Usually, we view anger, guilt, and shame as feelings we would rather get rid of. We find them uncomfortable, sometimes embarrassing, and so we push them away—often before we are even aware that we have them. But what if these very feelings are the keys to connection?
“Never do anything to avoid guilt or shame”
– Marshall Rosenberg
Feelings as signposts
Within nonviolent communication, we see feelings as signals: they show us what we need. Anger, guilt, and shame are no exception; on the contrary. It is for good reason that Marshall Rosenberg calls them our four friends (among which he also includes depression).
Liv Larsson describes in her book “Anger, guilt & shame: reclaiming power and choice” (2012) that there are sometimes situations in which we do not succeed in transforming anger. She discovered that shame can then be an entry point to clarity about our needs, helping us take responsibility for our feelings.
We often see anger, guilt, and shame as problematic feelings we want to get rid of. As a result, we sometimes do not even recognize them—we have already pushed them away unconsciously. When we welcome them as signals, they can help us gain clarity on what truly matters so that we can be compassionate toward ourselves and perhaps toward others as well.
Where do anger, guilt, and shame come from?

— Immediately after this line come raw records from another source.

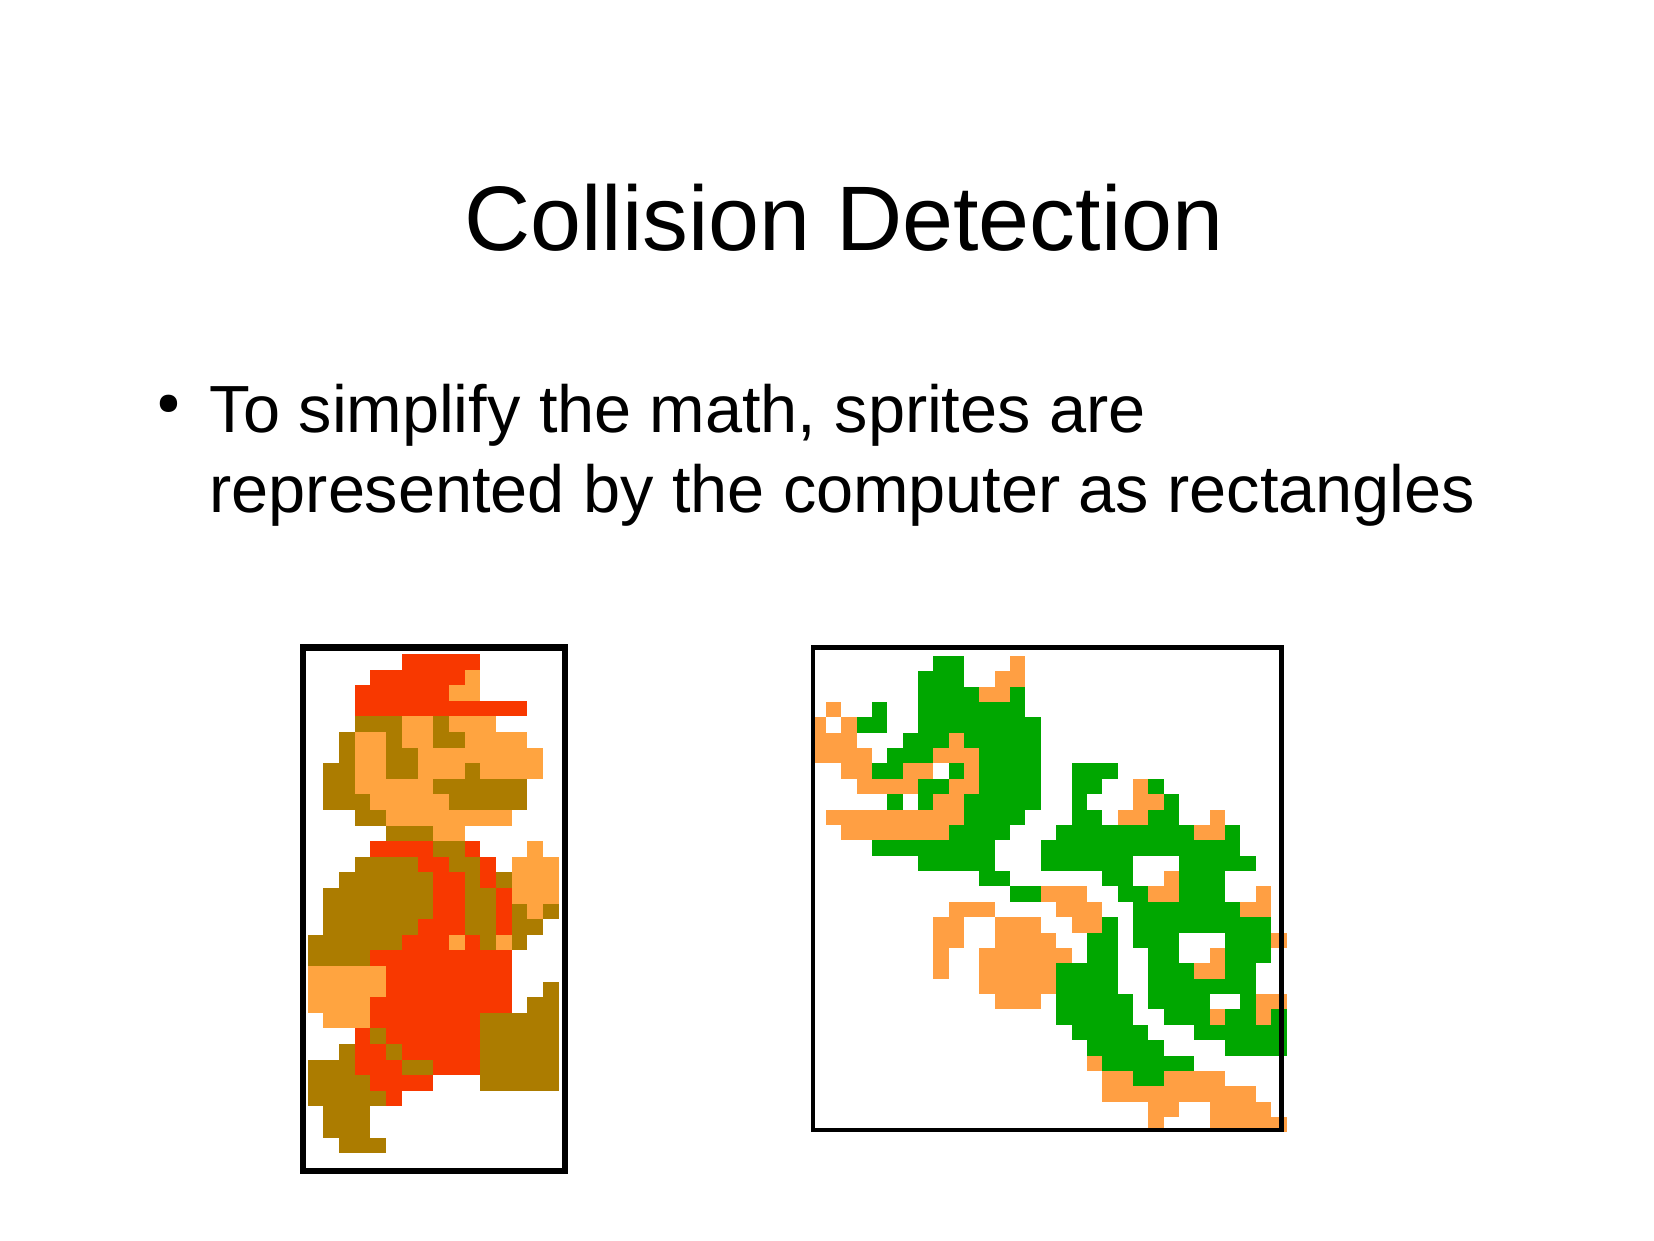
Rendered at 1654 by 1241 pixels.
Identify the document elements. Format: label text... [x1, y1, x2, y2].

chart [811, 564, 1287, 1179]
title Collision Detection [124, 110, 1530, 317]
list To simplify the math, sprites are represented by the computer as rectangles [124, 358, 1530, 1103]
chart [815, 650, 1279, 1128]
chart [261, 592, 575, 1186]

By nature, feelings are waves of energy that last briefly and eventually disappear once they have achieved their purpose: pointing to a need. However, anger, guilt, and shame often remain present for a long time—sometimes for years or even generations—preventing them from disappearing in this natural way (Arnina Kashtan during NVC Global festival 2020).
The reason it can be so difficult to deal with anger, guilt, and shame lies in our thoughts, our way of thinking, the stories we tell ourselves, and our interpretations. These feelings are interwoven with our learned ideas about right and wrong, appropriate and inappropriate, normal and abnormal. In short, our conditioning.
Essentially, anger, guilt, and shame stem from the story we tell ourselves. We stay stuck in them because we believe these stories are true. The challenge is to detach these feelings from the stories we tell ourselves. In this way, we can shorten periods of anger, guilt, and shame and gain clarity about what we need.
As long as we believe that someone else is the cause of our feelings, we cannot hear the message they carry. As soon as we connect with the underlying needs, anger, guilt, and shame can transform into power, and freedom of choice emerges once again.
Systems of power
Marshall Rosenberg sees anger, guilt, and shame as the result of the power-over systems in which we were raised. Guilt and shame are maintained by our conditioning—upbringing, religion, social norms—and are used to teach us to “be good” through fear of rejection or punishment.
We learn to resolve conflicts through punishment. As long as we continue to believe that violence can be solved with violence, these systems will persist. Only when we also change the systems can our way of living together change.
Shame and empathy
Shame is seeing ourselves through the eyes of others. We think we are not good enough, that there is something wrong with us. To avoid shame, we adapt at the expense of our authenticity. Consequently, the need for “acceptance as I am” cannot be met. Empathy is an antidote to shame.
During a theme day, we delve deeper into the subject, discovering in which situations we experience shame, how we experience it in our bodies, what our default escape routes from shame are, how we can transform feelings through our needs, and we make a request. Would you like to participate? Then click here.
“Shame stifles us, preventing us from saying what we need.
Guilt makes us afraid, preventing us from doing what is necessary.
Anger blinds us, so that we do things we later regret.”